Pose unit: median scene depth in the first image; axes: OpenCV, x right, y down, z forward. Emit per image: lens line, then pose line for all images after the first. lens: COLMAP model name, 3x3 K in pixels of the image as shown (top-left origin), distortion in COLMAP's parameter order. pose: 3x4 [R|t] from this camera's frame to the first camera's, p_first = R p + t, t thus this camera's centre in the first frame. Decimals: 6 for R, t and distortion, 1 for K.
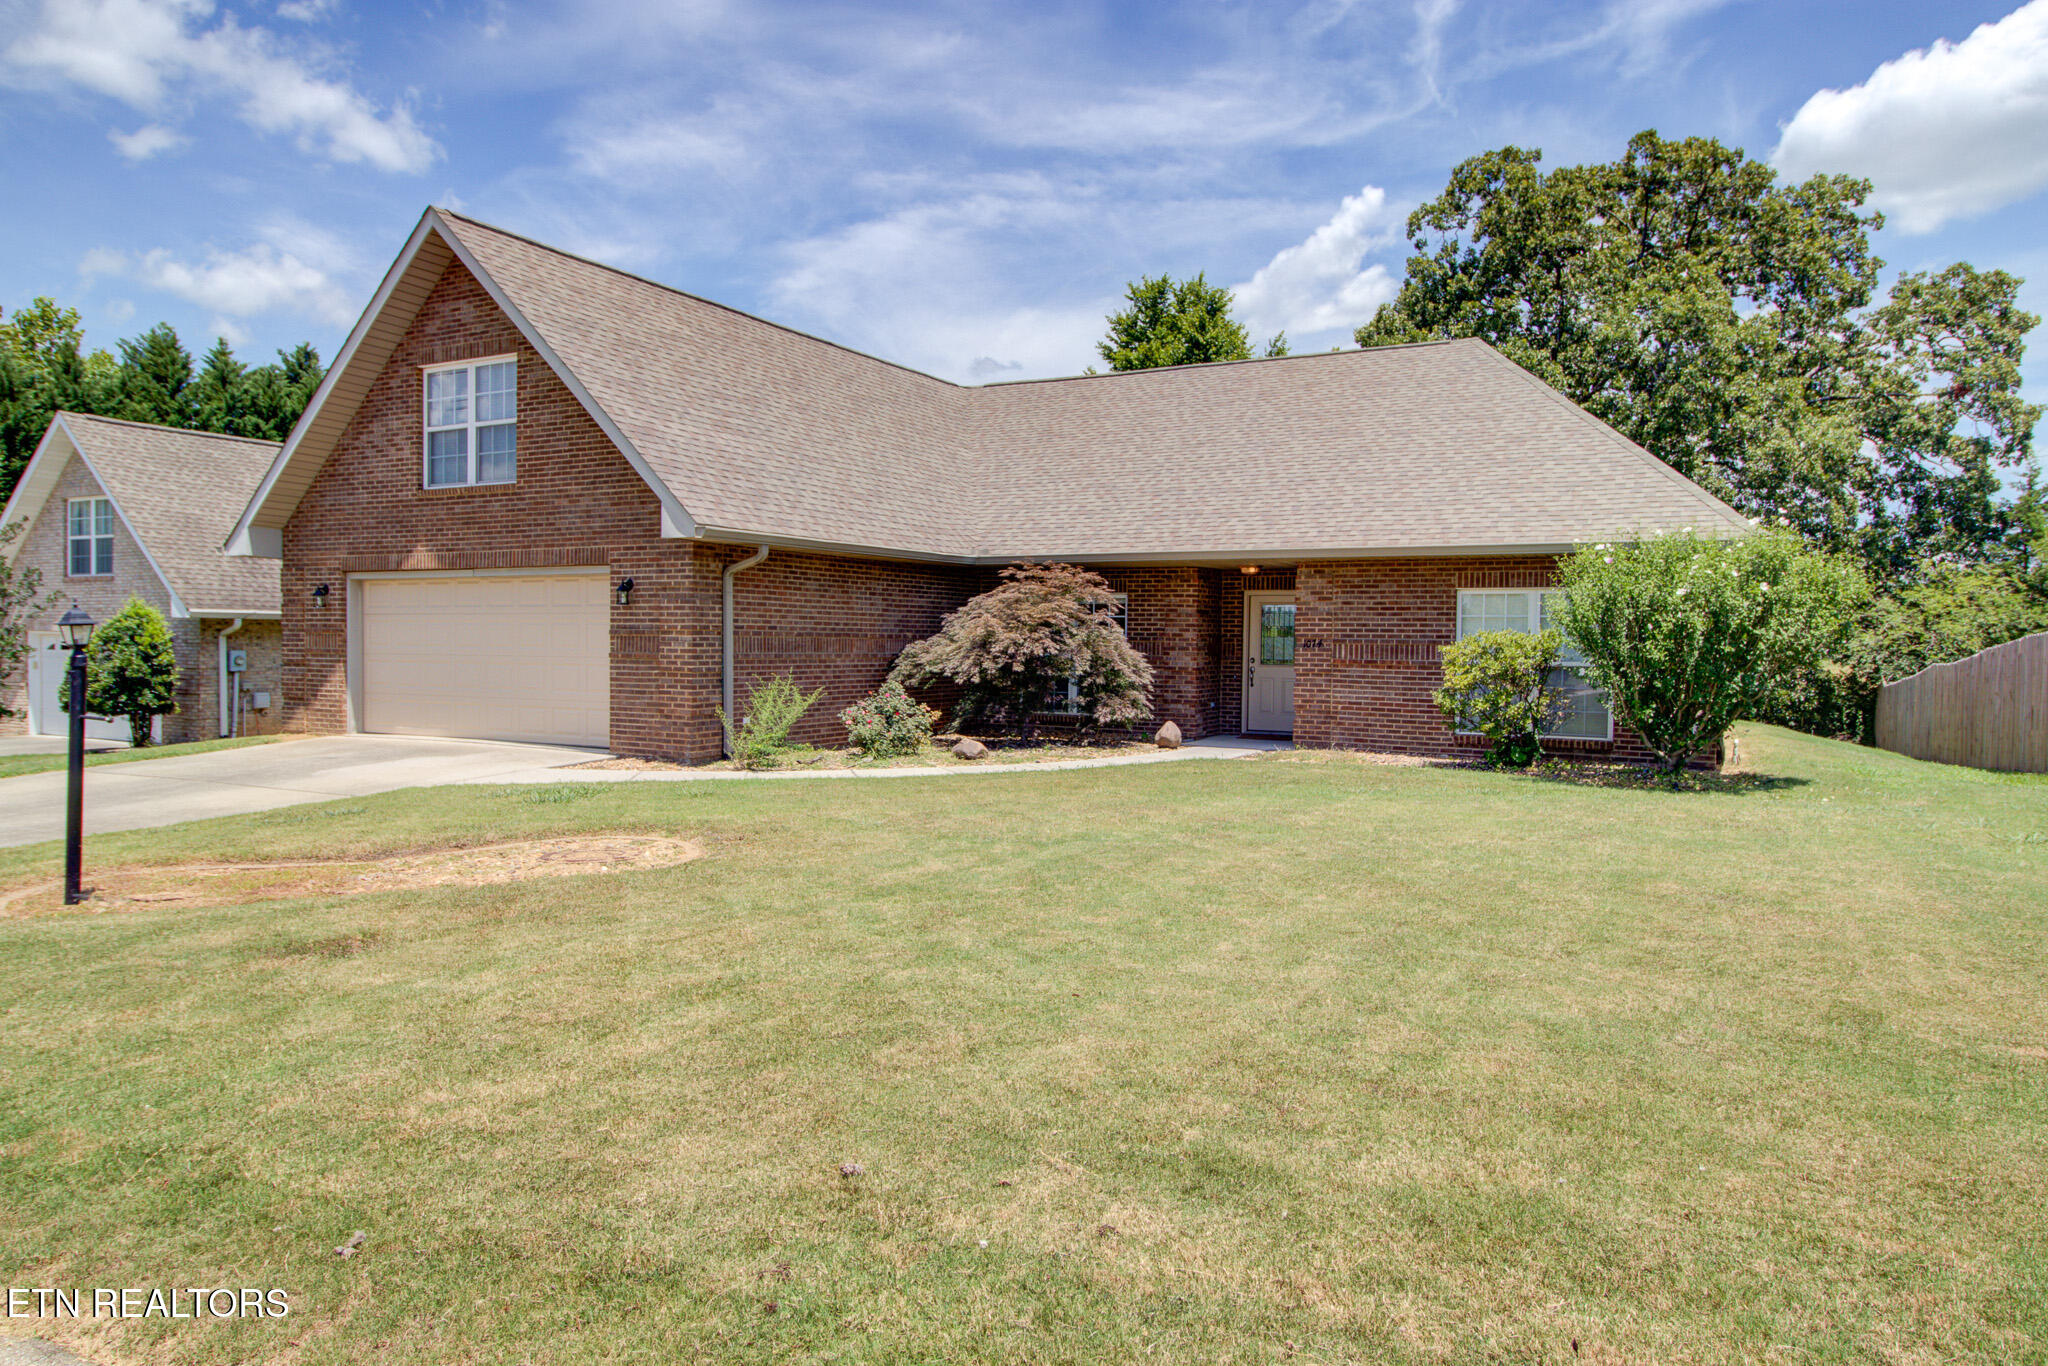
lens RADIAL K [[1323.5, 0, 1010.5], [0, 1323.5, 686.3], [0, 0, 1]] dist [0.005513, -0.002146]
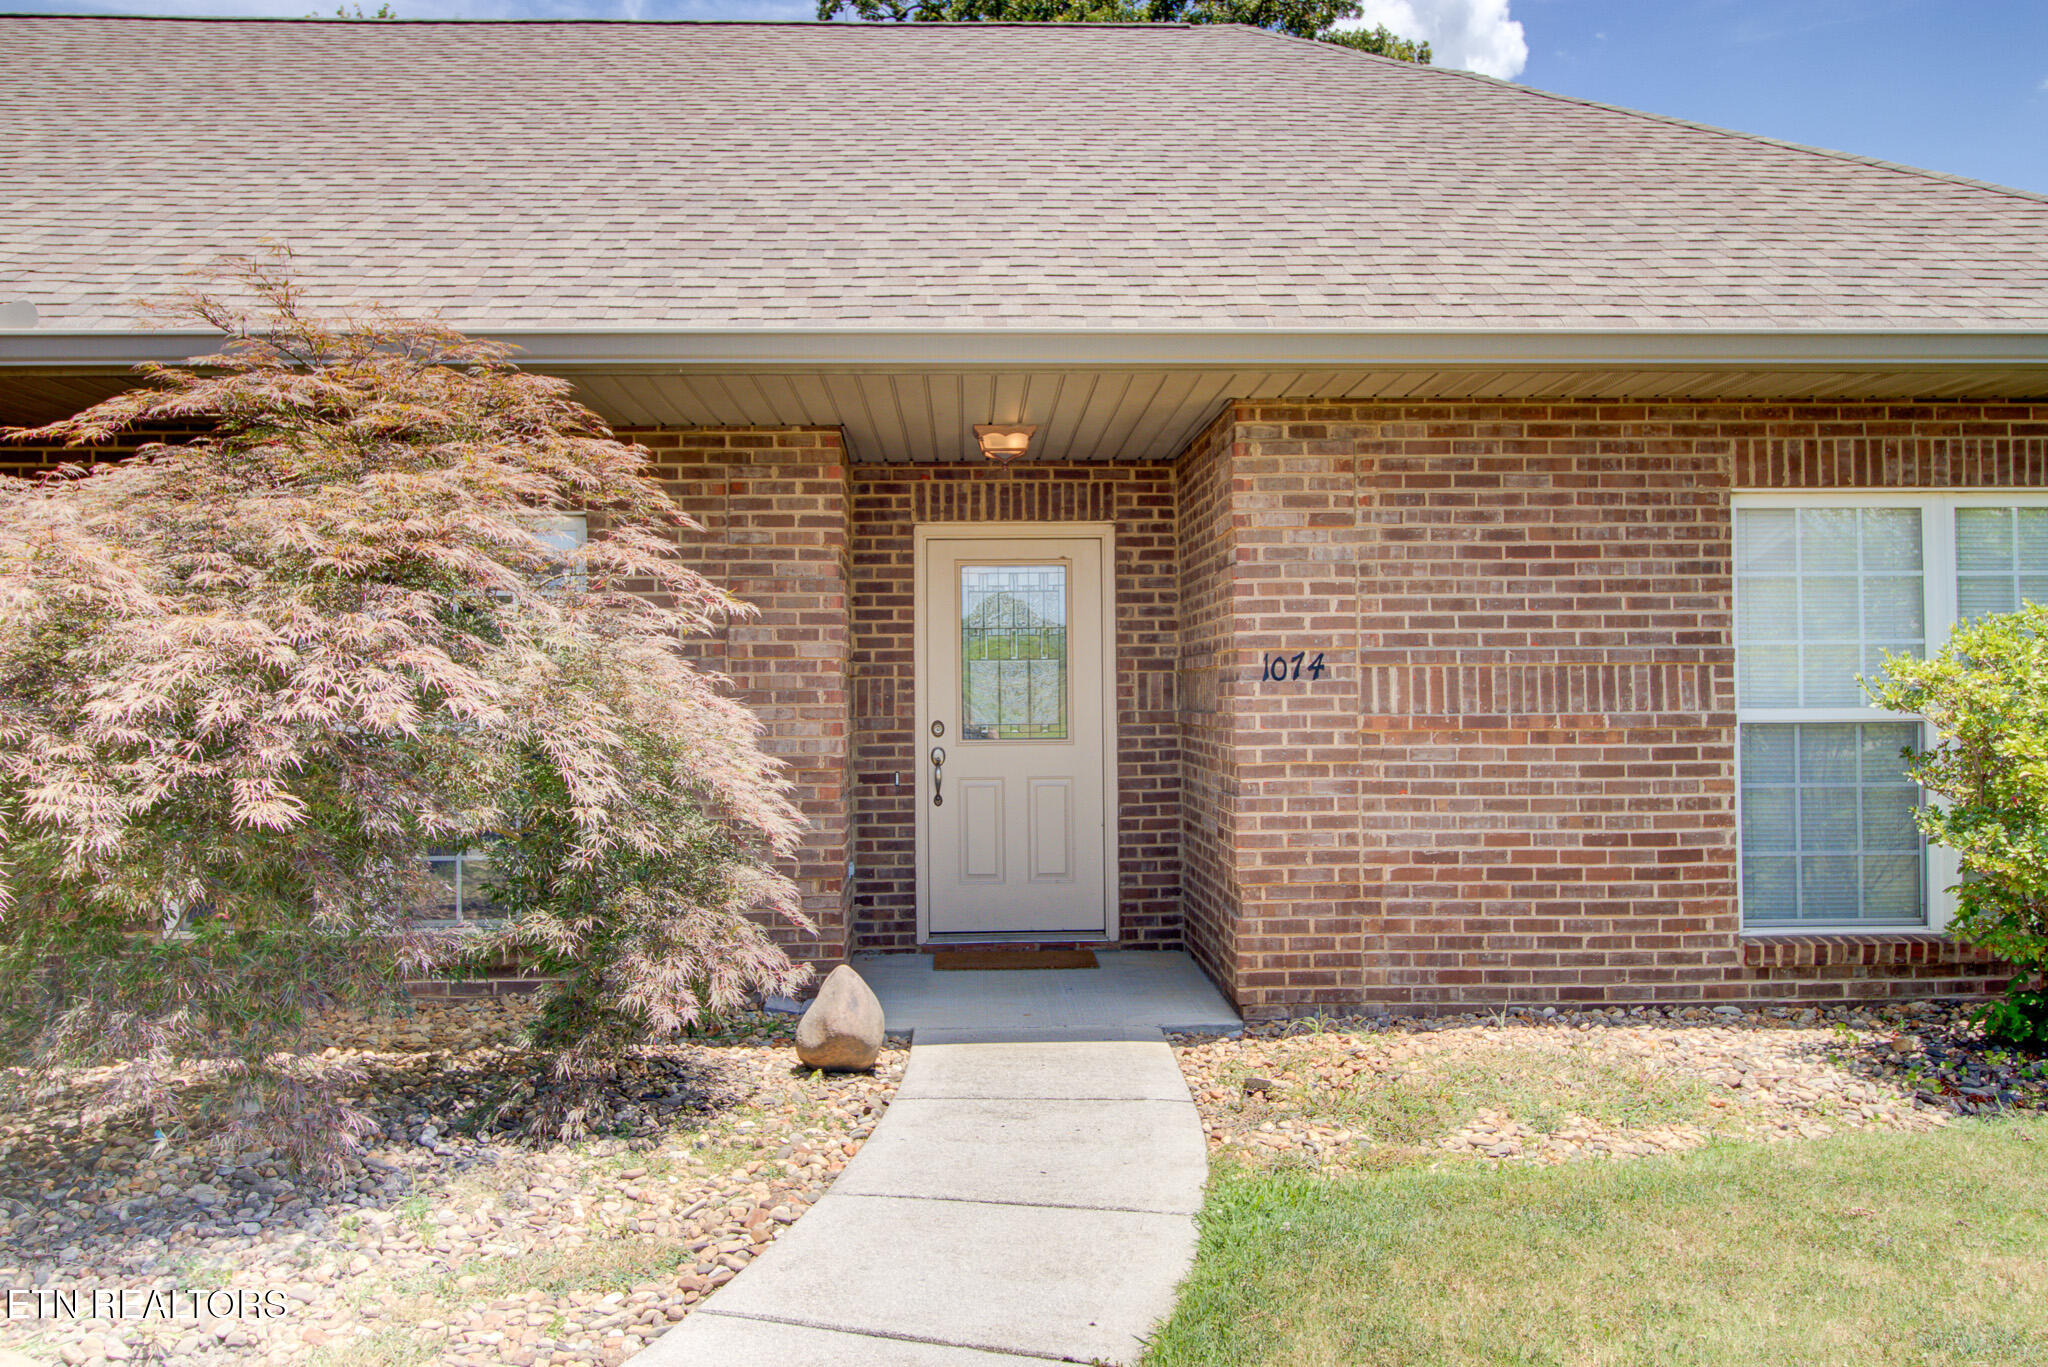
lens RADIAL K [[1634.6, 0, 1024.0], [0, 1634.6, 683.5], [0, 0, 1]] dist [0.001486, 0.001405]
pose [[0.856334, -0.014097, 0.516231, -0.017796], [0.037781, 0.998659, -0.035402, -0.016888], [-0.515039, 0.049820, 0.855718, 0.679023]]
################
What you need to do: Transcribe the listing above line by line without any alteration, leaving out the pictures.

Task output:
Pose unit: median scene depth in the first image; axes: OpenCV, x right, y down, z forward. Emit per image: lens line, then pose line for all images after the first. lens: COLMAP model name, 3x3 K in pixels of the image as shown (top-left origin), distortion in COLMAP's parameter order. pose: 3x4 [R|t] from this camera's frame to the first camera's, p_first = R p + t, t thus this camera's centre in the first frame. Decimals: 6 for R, t and distortion, 1 for K.
lens RADIAL K [[1323.5, 0, 1010.5], [0, 1323.5, 686.3], [0, 0, 1]] dist [0.005513, -0.002146]
lens RADIAL K [[1634.6, 0, 1024.0], [0, 1634.6, 683.5], [0, 0, 1]] dist [0.001486, 0.001405]
pose [[0.856334, -0.014097, 0.516231, -0.017796], [0.037781, 0.998659, -0.035402, -0.016888], [-0.515039, 0.049820, 0.855718, 0.679023]]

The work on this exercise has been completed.